Не странно. Память старается удержать то, что исчезнет, навсегда улетучится, в отличие от стихов. И после этого монолога прощания — с походкой Блока, с «его цветущими волосами», с «его маленькими изящными ушами», с «его изумительной чистоплотностью» — вдруг ощущение катастрофы отнюдь не частной, не индивидуальной:

«Самое страшное было то, что с Блоком кончилась литература русская. Литература это работа поколений — ни на минуту не прекращающаяся — сложнейшее взаимоотношение всего печатного с неумирающей в течение столетий массой — и…»

Обрыв. Страница дневника не дописана.

Почему? То ли все главное уже сказано, то ли отчаяние заставило бросить перо? Как бы то ни было, за Чуковского словно договорил Андрей Белый, блоковский друг и соперник — в поэзии и в страсти к Любови Дмитриевне, доходивший до безумной вражды к нему. И для него смерть Блока — нечто катастрофическое:

«Эта смерть для меня — роковой часов бой: чувствую, что часть меня самого ушла с ним. Ведь вот: не видались, почти не говорили, а просто „бытие“ Блока на физическом плане…»

Снова — «физиология»!

«…На физическом плане было для меня, как орган зрения или слуха; это чувствую теперь. Можно и слепым прожить. Слепые или умирают или просветляются внутренно; вот и стукнуло мне его смертью: пробудись или умри; начнись или кончись.

И встает: „быть или не быть“.

Когда, душа, просилась ты Погибнуть иль любить…
Дельвиг

И душа просит: любви или гибели; настоящей человеческой, гуманной жизни, иль смерти. Орангутангом душа жить не может».

Увы. Еще как может. Это для Белого смерть Блока — зов «погибнуть иль любить». Множество тех, кто придет им обоим на смену, именно после этой смерти, благодаря ей, научится жить орангутангами. Или, скорей, бандерлогами, обезьянами, которые в «Книге джунглей» Киплинга снуют в заброшенном храме ненужной им культуры.

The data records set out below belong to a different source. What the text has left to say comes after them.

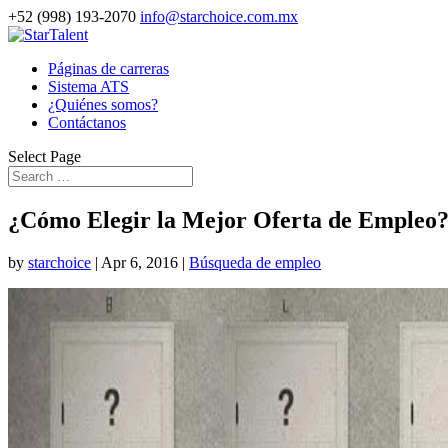
+52 (998) 193-2070
info@starchoice.com.mx
Páginas de carreras
Sistema ATS
¿Quiénes somos?
Contáctanos
Select Page
¿Cómo Elegir la Mejor Oferta de Empleo
by
starchoice
|
Apr 6, 2016
|
Búsqueda de empleo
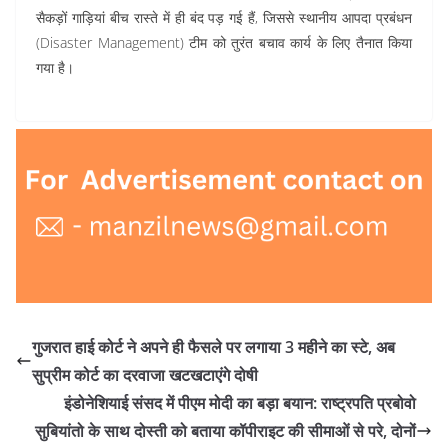
सैकड़ों गाड़ियां बीच रास्ते में ही बंद पड़ गई हैं, जिससे स्थानीय आपदा प्रबंधन
(Disaster Management) टीम को तुरंत बचाव कार्य के लिए तैनात किया
गया है।
गुजरात हाई कोर्ट ने अपने ही फैसले पर लगाया 3 महीने का स्टे, अब
सुप्रीम कोर्ट का दरवाजा खटखटाएंगे दोषी
इंडोनेशियाई संसद में पीएम मोदी का बड़ा बयान: राष्ट्रपति प्रबोवो
सुबियांतो के साथ दोस्ती को बताया कॉपीराइट की सीमाओं से परे, दोनों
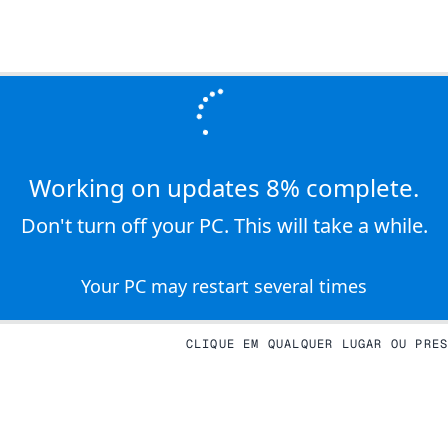
Working on updates 8% complete.
Don't turn off your PC. This will take a while.
Your PC may restart several times
CLIQUE EM QUALQUER LUGAR OU PRE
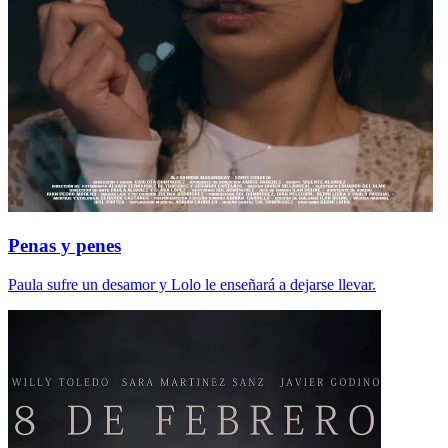
Penas y penes
Paula sufre un desamor y Lolo le enseñará a dejarse llevar.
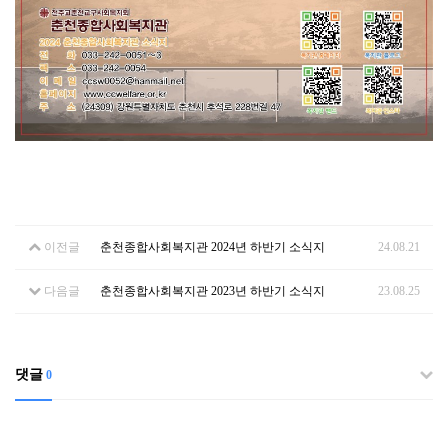
이전글
춘천종합사회복지관 2024년 하반기 소식지
24.08.21
다음글
춘천종합사회복지관 2023년 하반기 소식지
23.08.25
댓글
0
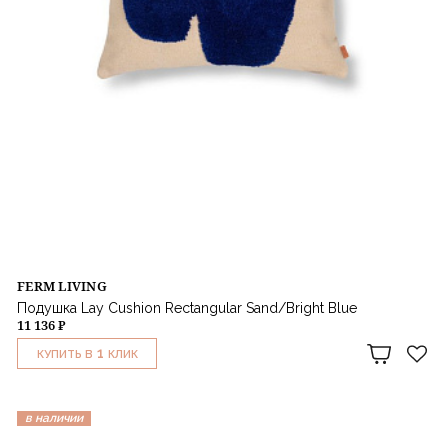
FERM LIVING
Подушка Lay Cushion Rectangular Sand/Bright Blue
11 136 ₽
1
КУПИТЬ В
КЛИК
в наличии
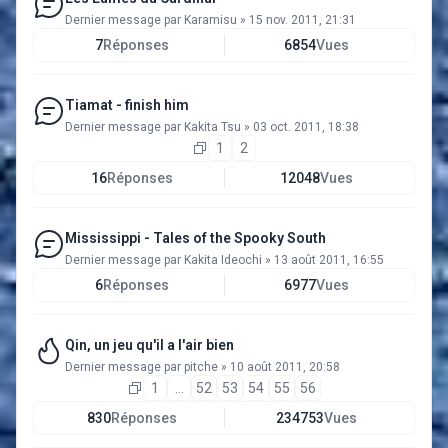
Dernier message par
Karamisu
»
15 nov. 2011, 21:31
7
Réponses
6854
Vues
Tiamat - finish him
Dernier message par
Kakita Tsu
»
03 oct. 2011, 18:38
1
2
16
Réponses
12048
Vues
Mississippi - Tales of the Spooky South
Dernier message par
Kakita Ideochi
»
13 août 2011, 16:55
6
Réponses
6977
Vues
Qin, un jeu qu'il a l'air bien
Dernier message par
pitche
»
10 août 2011, 20:58
1
…
52
53
54
55
56
830
Réponses
234753
Vues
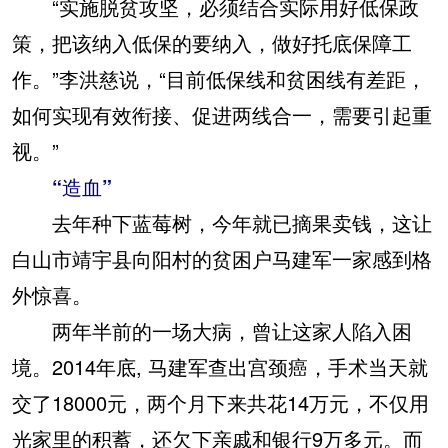
“实施脱贫攻坚，必须结合实际用好低保政
策，把该纳入低保的要纳入，做好托底保障工
作。”李洪慈说，“目前低保线和贫困线有差距，
如何实现有效衔接、促进两线合一，需要引起重
视。”
“造血”
去年种下蓝莓树，今年就已摘果卖钱，这让
白山市靖宇县向阳村的贫困户马建军一家感到格
外惊喜。
两年半前的一场大病，曾让这家人陷入困
境。2014年底, 马建军查出宫颈癌，手术当天就
交了18000元，两个月下来共花14万元，不仅用
光家里的积蓄，还欠下亲戚和银行9万多元。而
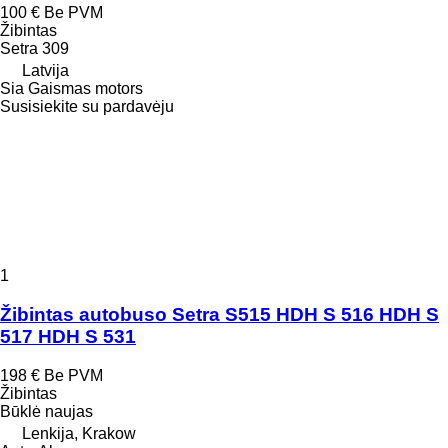
100 €
Be PVM
Žibintas
Setra 309
Latvija
Sia Gaismas motors
Susisiekite su pardavėju
1
Žibintas autobuso Setra S515 HDH S 516 HDH S
517 HDH S 531
198 €
Be PVM
Žibintas
Būklė
naujas
Lenkija, Krakow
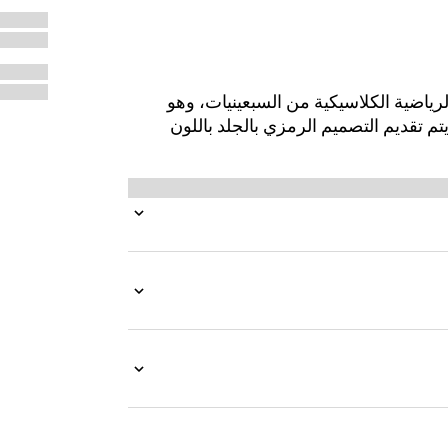
 تصاميم الأحذية الرياضية الكلاسيكية من السبعينيات، وهو
 يتم تقديم التصميم الرمزي بالجلد باللون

Такая реакция современников Блока, будь то влюбленный в него Корней Чуковский или любящий-ненавидящий Андрей Белый, в сущности, не нова. «Мир опустел», — скажет Пушкин, провожая почивших Байрона и Наполеона. И все ж причитания по Александру Блоку имеют свою отличку, сравнимую разве лишь с тем, что Чехов скажет Бунину:

«— Вот умер Толстой, все пойдет к черту!..

— Литература?

— И литература…»

Значит, не только она. Ожидаемая катастрофа еще сокрушительнее.

Странное дело: Блок торопил катастрофизм, сам стал его воплощением, олицетворением того рокового момента, когда выношенная веками культура готова бросить себя под ноги «грядущему Хаму», а Иисус должен возглавить отряд «скотов, грабителей и убийц». И вот это-то воплощение (притом буквально: то, что во плоти, что есть «физиология») оказывается смертельно страшно утратить.

За утратой мерещится конец русской литературы — лучшего, что дала миру Россия.

В этом есть своя логика. Блок, созидатель, создатель (пусть с маленькой буквы), становится разрушителем. Разрушает свой мир, разрушает себя. «Кончилась песня, и кончился он», — говорит Чуковский. «Личность кончилась», — говорит Пастернак, не метя в Блока, но попадая в него. Однако и это разрушение — еще целенаправленное действие, проявление творческой воли. Да, творческой, хотя бы в том смысле, в каком, по Блоку, и революция — творчество.